Exercise instructions — Word for word, restate the lines of the material below from its first line through the one containing "ring pip: (236, 243)". Omit the rest.

Records —
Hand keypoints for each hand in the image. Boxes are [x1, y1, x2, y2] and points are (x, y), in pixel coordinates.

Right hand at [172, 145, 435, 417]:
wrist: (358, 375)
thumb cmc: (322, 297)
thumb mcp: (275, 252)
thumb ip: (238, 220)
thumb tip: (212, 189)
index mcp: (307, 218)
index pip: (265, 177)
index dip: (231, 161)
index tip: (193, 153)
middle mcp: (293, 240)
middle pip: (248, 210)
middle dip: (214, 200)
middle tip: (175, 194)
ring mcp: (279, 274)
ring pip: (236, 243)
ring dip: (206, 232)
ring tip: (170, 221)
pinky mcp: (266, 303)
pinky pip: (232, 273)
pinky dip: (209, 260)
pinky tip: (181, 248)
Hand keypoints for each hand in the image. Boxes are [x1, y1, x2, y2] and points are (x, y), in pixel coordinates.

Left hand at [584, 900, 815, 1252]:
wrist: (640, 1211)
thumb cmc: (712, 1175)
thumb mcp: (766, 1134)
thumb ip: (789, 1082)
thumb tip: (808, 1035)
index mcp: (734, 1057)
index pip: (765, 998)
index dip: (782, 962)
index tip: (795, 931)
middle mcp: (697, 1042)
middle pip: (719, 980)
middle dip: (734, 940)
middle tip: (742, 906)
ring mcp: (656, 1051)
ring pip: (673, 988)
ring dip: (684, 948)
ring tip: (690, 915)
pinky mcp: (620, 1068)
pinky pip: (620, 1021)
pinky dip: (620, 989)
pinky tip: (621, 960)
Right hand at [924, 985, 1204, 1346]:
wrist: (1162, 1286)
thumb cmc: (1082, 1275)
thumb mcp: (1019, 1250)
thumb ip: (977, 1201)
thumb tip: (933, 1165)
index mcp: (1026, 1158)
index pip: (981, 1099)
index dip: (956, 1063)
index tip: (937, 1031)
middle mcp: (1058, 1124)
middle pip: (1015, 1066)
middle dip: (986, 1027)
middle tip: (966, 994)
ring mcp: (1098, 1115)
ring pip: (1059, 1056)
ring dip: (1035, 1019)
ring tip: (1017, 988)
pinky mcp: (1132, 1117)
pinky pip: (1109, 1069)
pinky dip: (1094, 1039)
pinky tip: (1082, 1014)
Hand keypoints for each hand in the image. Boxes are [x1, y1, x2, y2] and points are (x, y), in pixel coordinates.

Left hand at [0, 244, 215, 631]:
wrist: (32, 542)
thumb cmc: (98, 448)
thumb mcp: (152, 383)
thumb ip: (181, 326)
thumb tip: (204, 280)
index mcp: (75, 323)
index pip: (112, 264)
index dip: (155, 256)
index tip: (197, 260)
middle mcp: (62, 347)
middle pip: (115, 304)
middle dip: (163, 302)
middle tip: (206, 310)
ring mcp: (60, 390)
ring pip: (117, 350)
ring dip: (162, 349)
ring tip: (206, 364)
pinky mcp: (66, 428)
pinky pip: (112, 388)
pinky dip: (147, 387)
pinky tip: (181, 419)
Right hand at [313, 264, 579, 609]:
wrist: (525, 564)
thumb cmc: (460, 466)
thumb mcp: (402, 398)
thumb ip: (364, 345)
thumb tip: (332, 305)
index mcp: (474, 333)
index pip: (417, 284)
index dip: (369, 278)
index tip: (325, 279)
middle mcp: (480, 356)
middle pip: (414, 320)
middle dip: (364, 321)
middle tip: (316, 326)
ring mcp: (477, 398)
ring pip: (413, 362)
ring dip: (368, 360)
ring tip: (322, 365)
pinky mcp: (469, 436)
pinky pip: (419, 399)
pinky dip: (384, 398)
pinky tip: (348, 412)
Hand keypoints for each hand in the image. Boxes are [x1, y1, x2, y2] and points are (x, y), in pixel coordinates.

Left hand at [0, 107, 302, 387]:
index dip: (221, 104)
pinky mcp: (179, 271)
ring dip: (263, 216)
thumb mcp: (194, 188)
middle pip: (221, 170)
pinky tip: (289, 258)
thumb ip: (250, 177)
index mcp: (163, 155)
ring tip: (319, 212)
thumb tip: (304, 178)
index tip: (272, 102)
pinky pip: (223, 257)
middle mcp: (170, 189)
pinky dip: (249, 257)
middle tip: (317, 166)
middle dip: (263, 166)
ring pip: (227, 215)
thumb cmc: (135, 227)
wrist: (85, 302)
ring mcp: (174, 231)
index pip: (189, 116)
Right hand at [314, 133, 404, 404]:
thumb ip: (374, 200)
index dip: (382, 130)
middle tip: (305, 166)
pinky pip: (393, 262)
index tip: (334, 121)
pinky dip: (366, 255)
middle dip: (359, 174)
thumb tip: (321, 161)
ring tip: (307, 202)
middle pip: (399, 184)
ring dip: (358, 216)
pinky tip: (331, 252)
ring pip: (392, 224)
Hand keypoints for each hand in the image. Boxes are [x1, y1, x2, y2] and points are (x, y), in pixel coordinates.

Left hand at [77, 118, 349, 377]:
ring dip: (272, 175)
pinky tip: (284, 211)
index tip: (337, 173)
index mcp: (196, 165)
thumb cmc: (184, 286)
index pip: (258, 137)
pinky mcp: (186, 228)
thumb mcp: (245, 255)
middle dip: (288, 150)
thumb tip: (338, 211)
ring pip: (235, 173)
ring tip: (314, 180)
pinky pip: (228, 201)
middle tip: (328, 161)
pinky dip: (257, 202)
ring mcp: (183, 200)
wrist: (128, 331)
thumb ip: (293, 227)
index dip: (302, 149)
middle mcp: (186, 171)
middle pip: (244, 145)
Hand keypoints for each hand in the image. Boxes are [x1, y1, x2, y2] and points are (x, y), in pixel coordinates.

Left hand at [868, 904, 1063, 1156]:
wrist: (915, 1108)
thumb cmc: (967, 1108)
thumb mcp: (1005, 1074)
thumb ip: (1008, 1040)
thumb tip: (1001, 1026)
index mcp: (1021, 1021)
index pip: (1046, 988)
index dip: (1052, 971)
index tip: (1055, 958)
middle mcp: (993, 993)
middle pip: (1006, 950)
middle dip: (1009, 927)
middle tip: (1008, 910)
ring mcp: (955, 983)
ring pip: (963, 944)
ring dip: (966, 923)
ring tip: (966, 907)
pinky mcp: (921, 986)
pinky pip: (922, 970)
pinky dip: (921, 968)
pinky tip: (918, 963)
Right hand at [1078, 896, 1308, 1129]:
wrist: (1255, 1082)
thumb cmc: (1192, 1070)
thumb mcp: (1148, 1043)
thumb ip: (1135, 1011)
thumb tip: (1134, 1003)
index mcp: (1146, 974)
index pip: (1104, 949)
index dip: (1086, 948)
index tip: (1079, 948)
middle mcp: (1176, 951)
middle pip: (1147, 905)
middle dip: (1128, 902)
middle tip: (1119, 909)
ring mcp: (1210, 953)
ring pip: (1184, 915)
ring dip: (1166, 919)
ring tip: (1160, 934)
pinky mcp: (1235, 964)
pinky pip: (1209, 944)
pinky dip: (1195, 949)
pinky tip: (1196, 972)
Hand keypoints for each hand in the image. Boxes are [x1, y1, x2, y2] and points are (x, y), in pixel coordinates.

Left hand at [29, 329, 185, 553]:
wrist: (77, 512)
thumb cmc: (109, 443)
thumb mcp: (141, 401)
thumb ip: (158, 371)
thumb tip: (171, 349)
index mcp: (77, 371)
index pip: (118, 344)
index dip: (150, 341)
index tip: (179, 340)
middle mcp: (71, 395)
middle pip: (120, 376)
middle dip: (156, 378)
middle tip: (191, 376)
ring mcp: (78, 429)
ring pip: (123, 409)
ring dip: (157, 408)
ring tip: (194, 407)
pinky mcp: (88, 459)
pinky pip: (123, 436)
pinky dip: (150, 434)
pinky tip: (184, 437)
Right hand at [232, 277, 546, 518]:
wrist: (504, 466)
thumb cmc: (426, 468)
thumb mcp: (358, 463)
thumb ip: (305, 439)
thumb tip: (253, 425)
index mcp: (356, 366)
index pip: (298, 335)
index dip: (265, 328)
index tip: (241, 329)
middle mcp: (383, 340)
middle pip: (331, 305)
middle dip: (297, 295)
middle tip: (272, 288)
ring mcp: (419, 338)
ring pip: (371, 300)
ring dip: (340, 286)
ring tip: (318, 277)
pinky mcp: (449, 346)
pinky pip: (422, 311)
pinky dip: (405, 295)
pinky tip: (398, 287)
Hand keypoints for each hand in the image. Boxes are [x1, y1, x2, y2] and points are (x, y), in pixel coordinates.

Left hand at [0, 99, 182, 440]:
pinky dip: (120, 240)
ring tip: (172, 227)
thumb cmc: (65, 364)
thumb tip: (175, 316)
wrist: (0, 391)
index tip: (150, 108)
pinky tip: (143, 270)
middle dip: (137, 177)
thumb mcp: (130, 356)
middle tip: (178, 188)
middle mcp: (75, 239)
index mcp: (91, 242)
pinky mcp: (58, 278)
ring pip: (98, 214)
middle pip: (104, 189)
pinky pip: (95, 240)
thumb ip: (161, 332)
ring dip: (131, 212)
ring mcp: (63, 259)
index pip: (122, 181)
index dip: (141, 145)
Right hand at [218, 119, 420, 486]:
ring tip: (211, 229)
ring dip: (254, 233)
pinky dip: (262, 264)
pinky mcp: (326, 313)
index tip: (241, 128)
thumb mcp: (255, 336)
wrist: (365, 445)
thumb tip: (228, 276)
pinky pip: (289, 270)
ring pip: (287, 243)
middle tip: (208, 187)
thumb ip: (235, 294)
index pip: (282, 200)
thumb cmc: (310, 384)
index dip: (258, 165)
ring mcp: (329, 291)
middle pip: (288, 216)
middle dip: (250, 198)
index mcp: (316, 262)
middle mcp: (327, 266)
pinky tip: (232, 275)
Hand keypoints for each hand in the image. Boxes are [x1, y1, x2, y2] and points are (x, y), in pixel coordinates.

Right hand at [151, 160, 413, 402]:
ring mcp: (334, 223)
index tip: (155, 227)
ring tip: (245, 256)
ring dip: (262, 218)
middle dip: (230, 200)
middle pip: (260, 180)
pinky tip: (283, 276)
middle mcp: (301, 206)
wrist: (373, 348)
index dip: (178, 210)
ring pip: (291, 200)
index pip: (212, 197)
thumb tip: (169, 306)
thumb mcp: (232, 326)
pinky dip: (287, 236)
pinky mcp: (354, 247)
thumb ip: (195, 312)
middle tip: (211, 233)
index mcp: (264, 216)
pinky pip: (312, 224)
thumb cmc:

Your response —
Hand keypoints for each hand in the image. Boxes are [x1, y1, x2, y2] and points are (x, y), in pixel coordinates.

Right hand at [172, 145, 435, 417]:
wrist: (358, 375)
thumb cmc: (322, 297)
thumb mcp: (275, 252)
thumb ip: (238, 220)
thumb tip: (212, 189)
index mcp: (307, 218)
index pip: (265, 177)
index dip: (231, 161)
index tip: (193, 153)
middle mcp: (293, 240)
middle pip: (248, 210)
middle dip: (214, 200)
middle tip: (175, 194)
ring mcp: (279, 274)
ring pip: (236, 243)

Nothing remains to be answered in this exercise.